We ate and talked until her eyelids started to droop. Then I went around and shut off the lights and helped her up the stairs. After she’d gone into her bedroom, I said good night to Jannie, who was still up studying, and looked in on Ali, fast asleep.

So was Bree when I climbed into our bed. My mind still swirled with all that had happened that day. I recalled my brief phone conversation with Damon, and how I’d had to cut him off in the middle of a question.

That kind of thing had happened too often in his life, and I felt a pang of guilt. Watch over him, God, I prayed as I drowsed into sleep. Keep my boy safe.

Chapter

43

The moon was high overhead around one that Tuesday morning. The wind was picking up, and the air smelled like coming rain when Acadia Le Duc prowled like a jaguar through branches and vines in the leafless woods between the county highway and the Kraft School campus.

Acadia often thought of herself as one kind of animal or another. She’d grown up in rural Louisiana surrounded by bayous and dense forests, with deer, ducks, goats, sheep, dogs, a monkey, and a cockatoo. Her father even kept several alligators in a penned backwater down the far bank from their home.

But Acadia was not a gator. She was a jaguar, a panther. She was always a big cat at moments like this, hunting for that darkest part of herself. She checked the compass app on her phone every few minutes to stay on a steady northward course over blown-down trees and through boggy bottoms until she hit an old two-track path she’d seen on Google Earth.

Following the path in the direction of the school, she could not help flashing on deep, dark secrets. In Acadia’s memories, cicadas thrummed in a terrible heated night. There were lightning, far-off thunder, and the patter of rain. Her mother screamed for mercy. Her drunken father’s fists gave none.

Acadia remembered it all as if it had been yesterday, but she roused from the memory when she passed several stacks of freshly cut wood before the way bent hard to the right beneath a giant spruce tree. She couldn’t be more than a quarter-mile from the North Dorm now.

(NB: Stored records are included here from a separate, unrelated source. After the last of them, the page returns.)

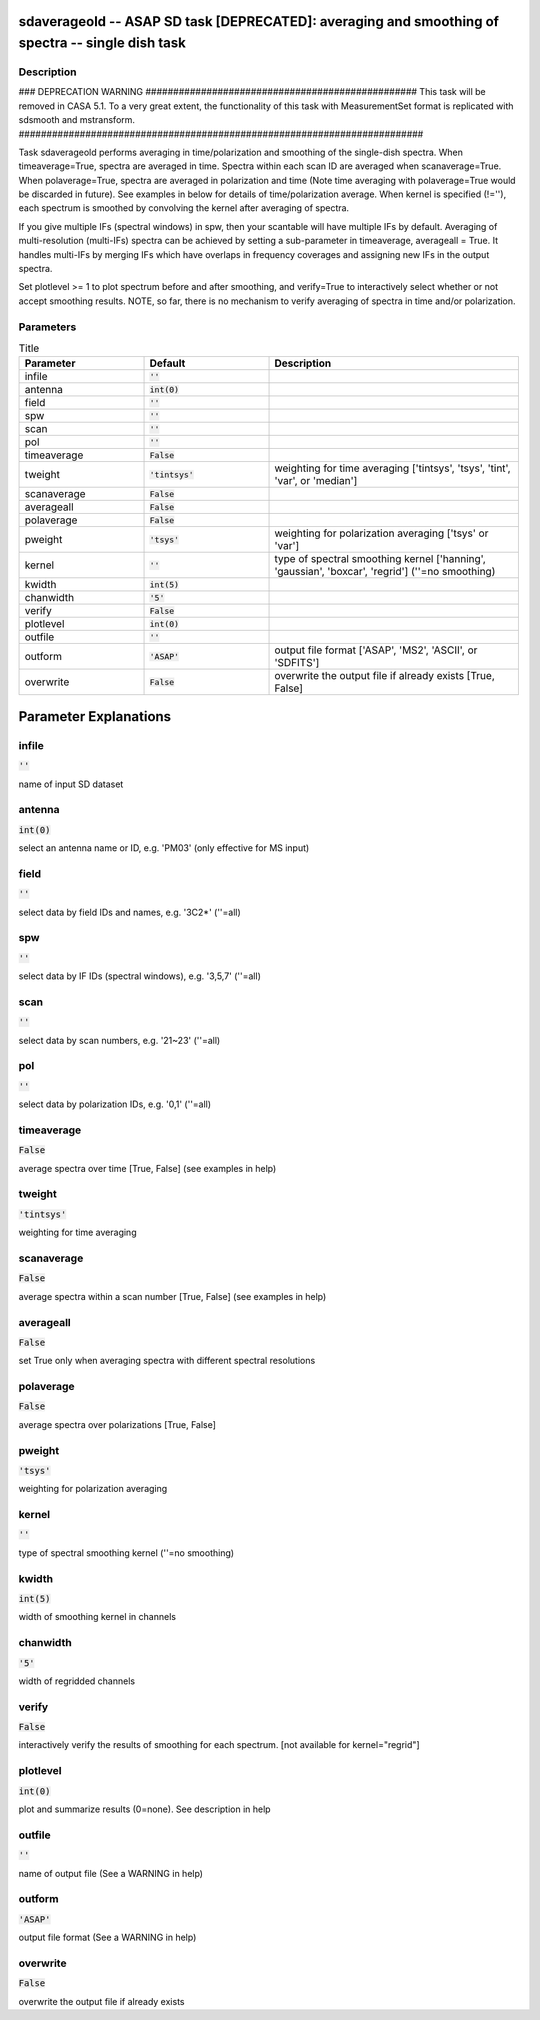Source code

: sdaverageold -- ASAP SD task [DEPRECATED]: averaging and smoothing of spectra -- single dish task
=======================================

Description
---------------------------------------

### DEPRECATION WARNING #################################################
This task will be removed in CASA 5.1.
To a very great extent, the functionality of this task with MeasurementSet
format is replicated with sdsmooth and mstransform.
#########################################################################

Task sdaverageold performs averaging in time/polarization and smoothing
of the single-dish spectra. When timeaverage=True, spectra are averaged
in time. Spectra within each scan ID are averaged when scanaverage=True.
When polaverage=True, spectra are averaged in polarization and time
(Note time averaging with polaverage=True would be discarded in future).
See examples in below for details of time/polarization average.
When kernel is specified (!=\'\'), each spectrum is smoothed by
convolving the kernel after averaging of spectra.

If you give multiple IFs (spectral windows) in spw, then your scantable
will have multiple IFs by default. Averaging of multi-resolution
(multi-IFs) spectra can be achieved by setting a sub-parameter in
timeaverage, averageall = True. It handles multi-IFs by merging IFs
which have overlaps in frequency coverages and assigning new IFs in
the output spectra.

Set plotlevel >= 1 to plot spectrum before and after smoothing, and
verify=True to interactively select whether or not accept smoothing
results.
NOTE, so far, there is no mechanism to verify averaging of spectra in time
and/or polarization.



Parameters
---------------------------------------

.. list-table:: Title
   :widths: 25 25 50 
   :header-rows: 1
   
   * - Parameter
     - Default
     - Description
   * - infile
     - :code:`''`
     - 
   * - antenna
     - :code:`int(0)`
     - 
   * - field
     - :code:`''`
     - 
   * - spw
     - :code:`''`
     - 
   * - scan
     - :code:`''`
     - 
   * - pol
     - :code:`''`
     - 
   * - timeaverage
     - :code:`False`
     - 
   * - tweight
     - :code:`'tintsys'`
     - weighting for time averaging [\'tintsys\', \'tsys\', \'tint\', \'var\', or \'median\']
   * - scanaverage
     - :code:`False`
     - 
   * - averageall
     - :code:`False`
     - 
   * - polaverage
     - :code:`False`
     - 
   * - pweight
     - :code:`'tsys'`
     - weighting for polarization averaging [\'tsys\' or \'var\']
   * - kernel
     - :code:`''`
     - type of spectral smoothing kernel [\'hanning\', \'gaussian\', \'boxcar\', \'regrid\'] (\'\'=no smoothing)
   * - kwidth
     - :code:`int(5)`
     - 
   * - chanwidth
     - :code:`'5'`
     - 
   * - verify
     - :code:`False`
     - 
   * - plotlevel
     - :code:`int(0)`
     - 
   * - outfile
     - :code:`''`
     - 
   * - outform
     - :code:`'ASAP'`
     - output file format [\'ASAP\', \'MS2\', \'ASCII\', or \'SDFITS\']
   * - overwrite
     - :code:`False`
     - overwrite the output file if already exists [True, False]


Parameter Explanations
=======================================



infile
---------------------------------------

:code:`''`

name of input SD dataset


antenna
---------------------------------------

:code:`int(0)`

select an antenna name or ID, e.g. \'PM03\' (only effective for MS input)


field
---------------------------------------

:code:`''`

select data by field IDs and names, e.g. \'3C2*\' (\'\'=all)


spw
---------------------------------------

:code:`''`

select data by IF IDs (spectral windows), e.g. \'3,5,7\' (\'\'=all)


scan
---------------------------------------

:code:`''`

select data by scan numbers, e.g. \'21~23\' (\'\'=all)


pol
---------------------------------------

:code:`''`

select data by polarization IDs, e.g. \'0,1\' (\'\'=all)


timeaverage
---------------------------------------

:code:`False`

average spectra over time [True, False] (see examples in help)


tweight
---------------------------------------

:code:`'tintsys'`

weighting for time averaging


scanaverage
---------------------------------------

:code:`False`

average spectra within a scan number [True, False] (see examples in help)


averageall
---------------------------------------

:code:`False`

set True only when averaging spectra with different spectral resolutions


polaverage
---------------------------------------

:code:`False`

average spectra over polarizations [True, False]


pweight
---------------------------------------

:code:`'tsys'`

weighting for polarization averaging


kernel
---------------------------------------

:code:`''`

type of spectral smoothing kernel  (\'\'=no smoothing)


kwidth
---------------------------------------

:code:`int(5)`

width of smoothing kernel in channels


chanwidth
---------------------------------------

:code:`'5'`

width of regridded channels


verify
---------------------------------------

:code:`False`

interactively verify the results of smoothing for each spectrum. [not available for kernel="regrid"]


plotlevel
---------------------------------------

:code:`int(0)`

plot and summarize results (0=none). See description in help


outfile
---------------------------------------

:code:`''`

name of output file (See a WARNING in help) 


outform
---------------------------------------

:code:`'ASAP'`

output file format (See a WARNING in help)


overwrite
---------------------------------------

:code:`False`

overwrite the output file if already exists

She almost laughed. It all felt so delicious. How did Marcus describe this feeling? Free from restraint? Free enough to be authentic?

Whatever you called it, Acadia truly loved feeling like this, an outlaw of the body and the mind. The half-pint of vodka and the joint smoked in the car hadn’t hurt, either, and she flashed once again on that steaming night long ago when the lightning cracked over the bayou and the thunder almost drowned out the slamming of the porch door.